California has lost only 2% of its companies, but business discontent is growing, study says.

LOS ANGELES - California needs to make its business climate more attractive, even though only 2% of the state's manufacturing firms have left since 1980, a new study says.

The "California Industry Migration Study," which was commissioned by the state's five largest utilities, pokes holes in claims that businesses are fleeing California for neighboring states and Mexico. But the report finds that industry is "increasingly disenchanted with California as a manufacturing locale," which means officials need to take steps to keep manufacturing-jobs in the state.

Those steps include a statewide marketing effort to retain and create manufacturing jobs, a more clearly defined regulatory process, and more job training, according to the study, which was released this week.

"California is being out-marketed," the report says. "While Californians debate the relevance of manufacturing to the state's economy, other regions have mounted well-organized and aggressive recruitment efforts focused on the perceived financial benefits to firms which move manufacturing operations to their respective areas."

The report also blames state and local governments for some job losses and California's worsening business climate. Governments are increasingly seen by business as "adversaries rather than business partners," the study says.

It adds that "many firms feel that government officials view business and industry as a ~cash cow' in their attempts to solve budgetary matters and fund new programs and services."

The study was commissioned by the Los Angeles Department of Water and Power, Pacific Gas and Electric Co., the San Diego Gas and Electric Co., Southern California Edison Co., and Southern California Gas Co.

California utilities should "play a leading role in formulating, coordinating, and implementing this statewide marketing effort to retain and create manufacturing jobs." because a large share of utility revenues are derived from businesses, the study concludes.
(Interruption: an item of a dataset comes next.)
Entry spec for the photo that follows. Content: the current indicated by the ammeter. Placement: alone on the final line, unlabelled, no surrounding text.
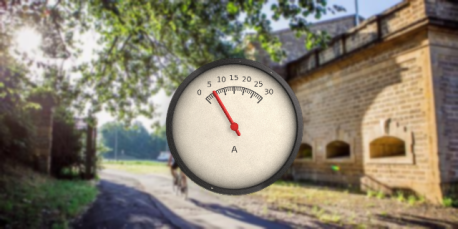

The survey covers 1,035 manufacturers that have moved at least some of their facilities out of the state. Over 30% plan further relocation or expansion of operations within the next three years, with 85% of that group saying this activity would take place outside California.

More than 50% of the surveyed firms were involved in high technology industries such as semiconductors, computers, and aerospace, the study says.

An estimated 72% of the firms relocated to other states, with Texas, Nevada, Arizona, Colorado, and Oregon topping the list. Mexico accounted for 26% of the relocations, the report says.

The firms that left cited business costs, with real estate and labor mentioned most often. But issues of business climate, such as environmental regulations and business taxes, also raised concern.

Another study, which was released last Thursday by a finance commission, projected that the state's economy will stay stagnant through 1994 due to "a weak national economy and the compounding negative impacts of defense cutbacks, a sick, construction industry, and debilitating contractions in Southern California's manufacturing base."

The Commission on State Finance said overall reforms are considered crucial for California's economy to put the state back on sound fiscal footing.